(UPDATE: PerkStreet accounts under Provident Bank’s platform have received a statement credit for the full value of their cash back earned. The credit was issued on Aug. 15, 2013.)

In a sudden announcement, PerkStreet Financial said today that it will close for good and all operations will terminate on Sept. 26, 2013. The company, known for its cash back checking account, failed to obtain more funding to drive its business to a point of self-sustainability, the company explained in a website notice.

Due to the lack of funding, PerkStreet noted that it will not be able to pay out any cash back redemptions requested starting Aug. 12, 2013. Customers who saved up a large amount of unredeemed cash back will have nothing to show for it.

“Like any venture-backed company that’s growing, we were dependent on more capital coming into the business,” said Dan O’Malley, founder and CEO of PerkStreet, in a phone interview. “We believed until very recently that we had options to continue funding the company, preserve our customer accounts and continue the business.
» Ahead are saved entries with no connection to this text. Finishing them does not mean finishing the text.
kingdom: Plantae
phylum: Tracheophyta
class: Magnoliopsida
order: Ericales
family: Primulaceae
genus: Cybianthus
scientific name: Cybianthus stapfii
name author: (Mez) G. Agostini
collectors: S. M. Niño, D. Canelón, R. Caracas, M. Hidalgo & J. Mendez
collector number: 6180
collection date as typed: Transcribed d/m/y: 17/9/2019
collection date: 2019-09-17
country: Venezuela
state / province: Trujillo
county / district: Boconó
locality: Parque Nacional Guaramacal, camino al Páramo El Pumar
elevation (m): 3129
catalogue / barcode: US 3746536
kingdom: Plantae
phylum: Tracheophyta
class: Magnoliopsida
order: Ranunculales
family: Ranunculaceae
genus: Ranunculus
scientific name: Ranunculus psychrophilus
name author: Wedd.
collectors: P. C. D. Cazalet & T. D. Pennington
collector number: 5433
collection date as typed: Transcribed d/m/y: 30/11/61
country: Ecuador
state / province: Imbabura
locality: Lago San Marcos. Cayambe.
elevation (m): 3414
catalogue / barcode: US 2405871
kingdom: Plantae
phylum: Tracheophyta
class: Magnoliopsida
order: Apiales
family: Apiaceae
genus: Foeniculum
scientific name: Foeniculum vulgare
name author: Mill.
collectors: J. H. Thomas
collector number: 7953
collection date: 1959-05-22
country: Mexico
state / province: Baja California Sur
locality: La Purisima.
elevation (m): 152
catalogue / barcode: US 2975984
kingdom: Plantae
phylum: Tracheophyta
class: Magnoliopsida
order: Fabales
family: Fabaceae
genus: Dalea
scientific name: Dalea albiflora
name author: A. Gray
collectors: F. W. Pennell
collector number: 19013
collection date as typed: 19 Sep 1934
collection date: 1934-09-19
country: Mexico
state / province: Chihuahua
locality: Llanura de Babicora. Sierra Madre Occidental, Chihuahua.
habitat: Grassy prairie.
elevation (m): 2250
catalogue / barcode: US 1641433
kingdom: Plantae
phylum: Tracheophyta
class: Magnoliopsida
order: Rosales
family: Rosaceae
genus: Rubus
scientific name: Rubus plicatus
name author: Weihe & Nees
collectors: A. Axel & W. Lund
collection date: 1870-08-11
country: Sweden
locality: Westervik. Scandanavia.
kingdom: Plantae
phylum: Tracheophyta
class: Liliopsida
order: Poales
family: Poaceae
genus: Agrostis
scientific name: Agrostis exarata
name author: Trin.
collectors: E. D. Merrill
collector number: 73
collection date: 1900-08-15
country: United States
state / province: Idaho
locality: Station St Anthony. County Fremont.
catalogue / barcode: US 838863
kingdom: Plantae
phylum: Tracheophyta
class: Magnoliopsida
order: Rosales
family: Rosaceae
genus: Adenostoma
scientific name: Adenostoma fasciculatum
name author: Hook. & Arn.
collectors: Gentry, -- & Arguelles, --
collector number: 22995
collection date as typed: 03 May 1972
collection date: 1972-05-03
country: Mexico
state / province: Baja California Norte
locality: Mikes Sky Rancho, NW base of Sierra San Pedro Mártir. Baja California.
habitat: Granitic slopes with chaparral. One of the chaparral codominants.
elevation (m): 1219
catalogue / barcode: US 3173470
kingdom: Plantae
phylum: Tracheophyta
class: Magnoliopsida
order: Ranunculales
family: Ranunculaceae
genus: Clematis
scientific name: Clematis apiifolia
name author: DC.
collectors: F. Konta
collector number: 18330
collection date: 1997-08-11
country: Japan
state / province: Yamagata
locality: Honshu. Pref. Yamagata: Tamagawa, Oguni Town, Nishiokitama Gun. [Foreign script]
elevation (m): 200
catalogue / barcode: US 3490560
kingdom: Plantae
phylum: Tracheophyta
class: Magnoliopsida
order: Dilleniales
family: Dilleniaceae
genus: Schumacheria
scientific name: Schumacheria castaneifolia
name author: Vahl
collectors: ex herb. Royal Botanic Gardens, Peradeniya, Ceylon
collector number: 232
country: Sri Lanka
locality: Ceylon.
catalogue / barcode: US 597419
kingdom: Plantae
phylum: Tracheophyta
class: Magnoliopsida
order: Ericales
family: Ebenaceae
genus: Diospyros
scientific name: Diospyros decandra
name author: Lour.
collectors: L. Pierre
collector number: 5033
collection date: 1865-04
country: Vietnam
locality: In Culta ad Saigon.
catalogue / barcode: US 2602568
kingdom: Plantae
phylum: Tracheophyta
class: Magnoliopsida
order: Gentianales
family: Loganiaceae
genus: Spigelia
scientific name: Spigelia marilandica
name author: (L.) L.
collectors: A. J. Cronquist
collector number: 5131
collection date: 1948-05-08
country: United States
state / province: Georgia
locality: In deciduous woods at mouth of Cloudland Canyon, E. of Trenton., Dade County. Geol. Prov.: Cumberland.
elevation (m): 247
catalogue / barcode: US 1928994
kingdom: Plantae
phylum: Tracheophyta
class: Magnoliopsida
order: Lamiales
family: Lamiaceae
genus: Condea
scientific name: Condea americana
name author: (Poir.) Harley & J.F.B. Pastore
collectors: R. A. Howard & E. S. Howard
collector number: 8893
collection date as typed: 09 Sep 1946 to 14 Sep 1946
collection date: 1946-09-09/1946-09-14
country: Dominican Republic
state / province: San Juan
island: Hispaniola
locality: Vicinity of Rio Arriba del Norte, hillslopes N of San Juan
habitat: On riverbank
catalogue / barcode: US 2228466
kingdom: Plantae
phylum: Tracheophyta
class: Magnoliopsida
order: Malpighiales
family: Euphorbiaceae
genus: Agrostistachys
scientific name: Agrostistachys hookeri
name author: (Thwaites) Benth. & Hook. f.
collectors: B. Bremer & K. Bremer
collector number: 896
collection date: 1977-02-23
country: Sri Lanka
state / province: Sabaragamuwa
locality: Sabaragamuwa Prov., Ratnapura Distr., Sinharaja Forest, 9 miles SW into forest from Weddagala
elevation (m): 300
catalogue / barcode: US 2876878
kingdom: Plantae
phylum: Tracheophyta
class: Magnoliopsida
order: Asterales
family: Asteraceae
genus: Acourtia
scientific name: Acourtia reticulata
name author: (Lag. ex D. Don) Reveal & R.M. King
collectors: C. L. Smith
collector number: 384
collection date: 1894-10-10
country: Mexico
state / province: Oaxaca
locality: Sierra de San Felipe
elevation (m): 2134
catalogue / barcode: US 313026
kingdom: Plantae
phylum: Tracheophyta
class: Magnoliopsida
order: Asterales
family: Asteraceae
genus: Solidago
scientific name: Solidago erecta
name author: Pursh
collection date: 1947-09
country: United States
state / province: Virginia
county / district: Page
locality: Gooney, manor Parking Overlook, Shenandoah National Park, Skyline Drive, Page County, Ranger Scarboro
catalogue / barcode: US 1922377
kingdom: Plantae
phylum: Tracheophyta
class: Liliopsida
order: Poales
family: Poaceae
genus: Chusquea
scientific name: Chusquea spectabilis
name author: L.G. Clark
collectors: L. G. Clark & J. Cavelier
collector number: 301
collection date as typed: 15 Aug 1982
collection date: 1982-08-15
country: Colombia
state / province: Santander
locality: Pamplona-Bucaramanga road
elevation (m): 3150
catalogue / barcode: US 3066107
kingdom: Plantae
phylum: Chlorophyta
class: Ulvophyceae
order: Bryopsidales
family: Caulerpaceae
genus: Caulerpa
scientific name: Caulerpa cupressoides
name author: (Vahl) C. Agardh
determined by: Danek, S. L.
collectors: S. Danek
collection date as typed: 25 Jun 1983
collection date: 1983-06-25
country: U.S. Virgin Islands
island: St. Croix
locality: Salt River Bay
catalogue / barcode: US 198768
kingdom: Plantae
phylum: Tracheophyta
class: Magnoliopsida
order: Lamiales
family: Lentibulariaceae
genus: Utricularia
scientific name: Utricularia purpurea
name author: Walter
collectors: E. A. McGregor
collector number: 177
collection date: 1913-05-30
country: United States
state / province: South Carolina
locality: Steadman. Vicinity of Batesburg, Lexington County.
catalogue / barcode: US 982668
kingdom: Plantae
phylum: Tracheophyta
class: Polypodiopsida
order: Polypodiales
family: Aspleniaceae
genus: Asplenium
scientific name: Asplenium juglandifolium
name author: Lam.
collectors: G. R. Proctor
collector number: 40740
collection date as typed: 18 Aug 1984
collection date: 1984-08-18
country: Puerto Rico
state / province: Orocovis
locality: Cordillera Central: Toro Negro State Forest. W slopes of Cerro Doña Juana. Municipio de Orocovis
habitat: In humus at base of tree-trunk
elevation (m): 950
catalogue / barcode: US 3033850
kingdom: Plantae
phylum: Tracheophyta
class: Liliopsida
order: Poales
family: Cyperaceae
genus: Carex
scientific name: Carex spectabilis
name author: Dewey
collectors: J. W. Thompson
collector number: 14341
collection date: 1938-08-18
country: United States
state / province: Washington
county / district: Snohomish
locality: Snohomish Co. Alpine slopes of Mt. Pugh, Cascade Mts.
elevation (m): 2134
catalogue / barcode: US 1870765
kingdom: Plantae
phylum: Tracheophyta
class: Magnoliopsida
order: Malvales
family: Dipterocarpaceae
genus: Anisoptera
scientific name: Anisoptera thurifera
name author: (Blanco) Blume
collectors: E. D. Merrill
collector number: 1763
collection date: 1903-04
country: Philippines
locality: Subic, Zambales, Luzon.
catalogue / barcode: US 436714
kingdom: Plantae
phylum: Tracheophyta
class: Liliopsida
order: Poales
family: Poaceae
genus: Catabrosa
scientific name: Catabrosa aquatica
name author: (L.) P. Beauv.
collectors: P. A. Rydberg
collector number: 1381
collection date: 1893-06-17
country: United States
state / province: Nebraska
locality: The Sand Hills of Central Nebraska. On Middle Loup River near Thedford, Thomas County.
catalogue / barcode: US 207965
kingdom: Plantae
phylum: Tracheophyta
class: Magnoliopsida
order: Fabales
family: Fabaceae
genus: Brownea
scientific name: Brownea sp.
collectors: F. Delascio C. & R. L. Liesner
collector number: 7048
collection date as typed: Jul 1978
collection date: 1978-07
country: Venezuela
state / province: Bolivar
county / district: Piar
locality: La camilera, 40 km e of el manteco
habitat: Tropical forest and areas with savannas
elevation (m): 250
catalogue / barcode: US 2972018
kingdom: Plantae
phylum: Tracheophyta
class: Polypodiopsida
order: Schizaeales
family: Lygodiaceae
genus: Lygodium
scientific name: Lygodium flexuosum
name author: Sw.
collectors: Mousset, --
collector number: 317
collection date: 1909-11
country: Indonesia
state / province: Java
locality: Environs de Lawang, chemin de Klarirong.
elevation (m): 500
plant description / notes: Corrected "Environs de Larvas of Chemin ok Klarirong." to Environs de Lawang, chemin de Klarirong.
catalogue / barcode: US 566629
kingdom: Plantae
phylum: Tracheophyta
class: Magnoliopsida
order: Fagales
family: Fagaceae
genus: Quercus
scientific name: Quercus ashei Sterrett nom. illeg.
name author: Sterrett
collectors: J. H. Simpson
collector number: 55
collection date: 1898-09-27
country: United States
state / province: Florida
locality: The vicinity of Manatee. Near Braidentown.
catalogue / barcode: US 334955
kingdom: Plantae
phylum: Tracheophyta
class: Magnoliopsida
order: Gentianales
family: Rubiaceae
When it became clear that we did not, we simply did not have the capital to pay out the perks that people earned.

In response to PerkStreet’s announcement on Facebook, many customers shared that they had accumulated hundreds of dollars in cash back. “I just lost $500 in perks with no warning,” said one upset customer. “I’ve been savings those for a long time, for special occasions and to treat myself.”

“I wish we had the ability to pay out perks. We just don’t have the funding to do so,” O’Malley replied to hundreds of Facebook commenters.

Little to no signs of trouble

Launched in 2008, PerkStreet became popular by offering a free checking account that paid out up to 2 percent cash back on debit card purchases. (The cash back program was changed last year.) As banks stopped providing free checking and discontinued debit card rewards programs in 2009 and 2010, many consumers flocked to PerkStreet in search of what they lost.

Just in March 2013, the company introduced the first versions of its mobile applications alongside a brand-new savings account.

On MyBankTracker, PerkStreet garnered a 4-star rating with the help of many positive customer reviews. Jason Henrichs, chief operating officer of PerkStreet, was active in responding to disgruntled customer reviews.

Increasingly stringent regulatory pressures played a role in stifling PerkStreet’s growth.

“Banking has been so volatile in the last several years that we had to spend all of our investment dollars adapting to change as opposed to growing the business,” said O’Malley. “So, when it came time to raise more capital, we were just unable to — we haven’t been able to invest in growth.”

Winding down customer accounts

Because PerkStreet had two banking platforms, accounts were issued by The Bancorp Bank and Provident Bank, one group of customers will have to close their accounts while the other group can continue to use their PerkStreet account if they wished to do so.

Customers with PerkStreet accounts from The Bancorp Bank will lose the perk program but they can continue to use their accounts as normal. The account now earns interest.

Customers with accounts from Provident Bank will receive notices alerting them of the closing and how they should transfer their funds, bill payments and automated transfers to other accounts.